Optogenetic Cybernetic Translations

Lenticular Prints, Installation

2016-2017

Installation of four lenticular prints at the San Diego Art Institute, San Diego, California (viewer video walk by), 2017

In the series Optogenetic Cybernetic Translations, I am investigating the artist and the scientist as translators of data that illuminate connections in the broader world. My collaborator, scientist Mike Avery, is researching optogenetics, a technique that uses light to manipulate neurons in the brain. I used images from his lab: histological brain sections stained with immunohistochemical markers and imaged with confocal microscopy. I then explored how artificial intelligence might interpret these brain scans, creating metaphors for what the future might hold as technology infiltrates our fields.
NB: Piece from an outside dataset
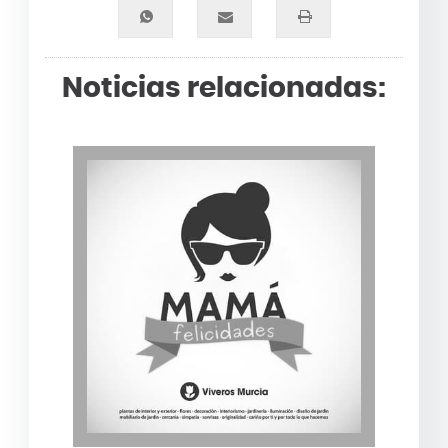
Noticias relacionadas:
I used computer vision software, which is a technology concerned with the automatic interpretation, analysis, and understanding of information from a single image, to interpret the brain scans. The results of this interpretation included an aurora, fireflies, bioluminescence, rust or texture, light, and military night vision. I paired each brain scan with its corresponding AI translation, resulting in interesting metaphors between cognition and a world full of beautiful, or potentially frightening, phenomena. By allowing our collaborative work to be interpreted by a third party, we are acknowledging that our work is larger than ourselves and never wholly under our control.